SIR 2024
Interventional Oncology
Mohammad Mirza-Aghazadeh-Attari, MD, MPH
Postdoctoral Research Fellow
Johns Hopkins University
Financial relationships: Full list of relationships is listed on the CME information page.
Arun Kamireddy, MD, MBBS
Research fellow
Johns Hopkins University School of Medicine
Financial relationships: Full list of relationships is listed on the CME information page.
Alan J. Kim, BS (he/him/his)
Medical Student
Johns Hopkins University School of Medicine
Financial relationships: Full list of relationships is listed on the CME information page.
Tara Srinivas, MS
Medical Student
Johns Hopkins School of Medicine
Disclosure information not submitted.
Clifford R. Weiss, MD, FSIR
Professor of Radiology and Biomedical Engineering
The Johns Hopkins Hospital
Financial relationships: Full list of relationships is listed on the CME information page.

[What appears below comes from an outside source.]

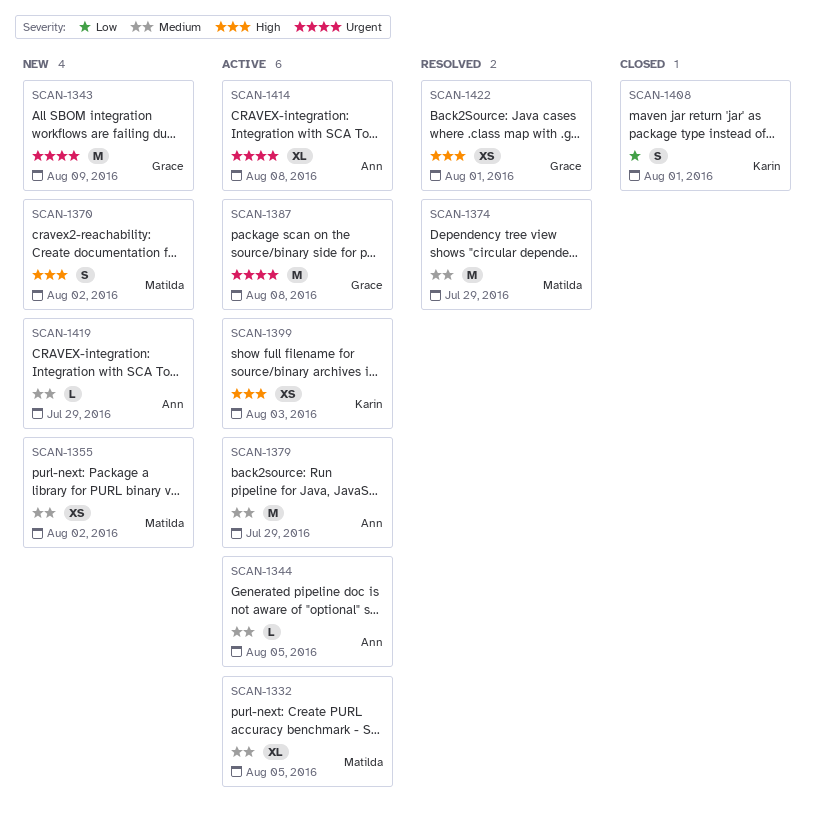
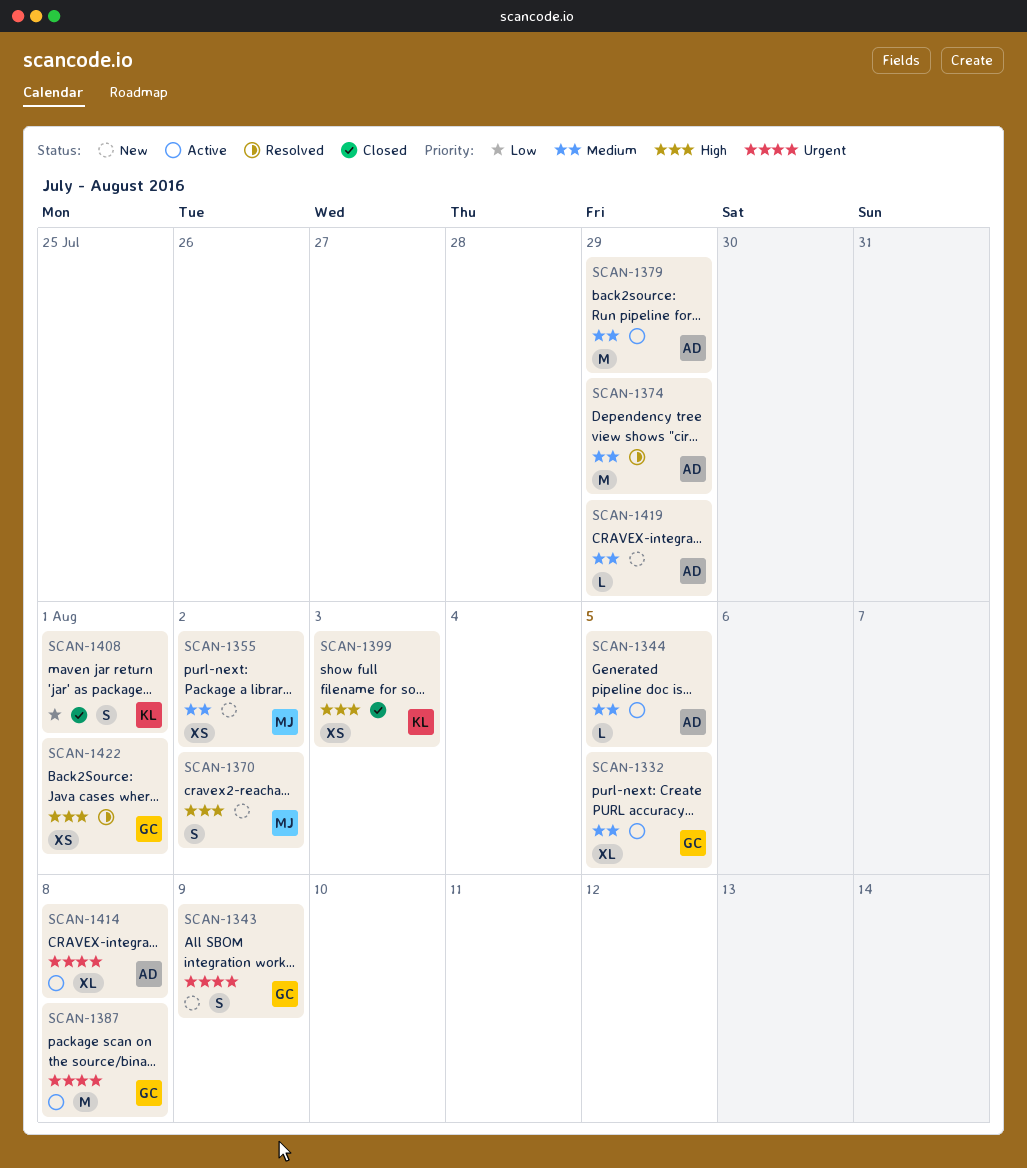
SCAN-1332, owner: Matilda -> Grace
SCAN-1343, estimate: M -> S
SCAN-1374, owner: Matilda -> Ann
SCAN-1399, status: Active -> Closed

1-Provide a brief description of Chimeric antigen receptor (CAR) T cells and their expanding role in oncology
2-Revisit the current limitations of systemic CAR-T cell therapy.
3-Describe the critical role of diagnostic and interventional radiologists in administration and follow-up of CAR-T cell therapy, and discuss opportunities for further integration of imaging, minimally invasive procedures and immune-oncology.
Background:
All CAR-T cell therapies approved by the FDA target hematologic malignancies. However recent clinical trials have investigated the role of CAR-T cells in solid tumors, including tumors of the gastrointestinal (GI) system. With the extended application of CAR-T cells in different body organs and tumor environments, the current limitations of systemic CAR-T cell therapy are becoming increasingly evident(1). Interventional Radiologists (IR) are equipped with particular set of skills that may help in overcoming these limitations.
Clinical Findings/Procedure Details:
Three major barriers limit the application of systemically delivered CAR-T cells:
1) Significant variance exists in tumor antigens among different regions of solid tumors, as well as in the dynamic genomic profile of cancerous cells. IRs can play a crucial role in sampling of tissue, as they are well equipped to facilitate extensive tissue sampling from solid tumors. Furthermore, obtaining specimens from the tumor microenvironment (TME) can aid in detection of specific biomarkers that can be targeted for therapy(2).
2) The second barrier is the pharmacodynamics of CAR-T cell delivery to solid tumors. Conventionally, T cells have been delivered using systemic delivery, which is associated with high rates of adverse effects. Experimental studies have shown the efficacy of locoregional delivery of T cells in Mesothelioma (intrapleural injection) and glioblastoma (intraventricular injection)(3). Considering that tumors of the GI system are an emerging target for CAR-T cell therapy, IRs are the most suited clinicians for local delivery of these agents.
3) The TME is hostile towards the immune system, limiting the longevity of T cells in vivo. Studies have shown that locoregional therapies such as ablation or embolization can shift the immune suppressive properties of the TME(4), offering the potential of neoadjuvant local ablation before CAR-T cell therapy.
Conclusion and/or Teaching Points:
IRs are well suited to undertake a leading role in the expansion of CAR-T cell therapy, either by facilitating efficient delivery of cells, quantification of response to treatment or incorporating CAR-T cells into established clinical guidelines.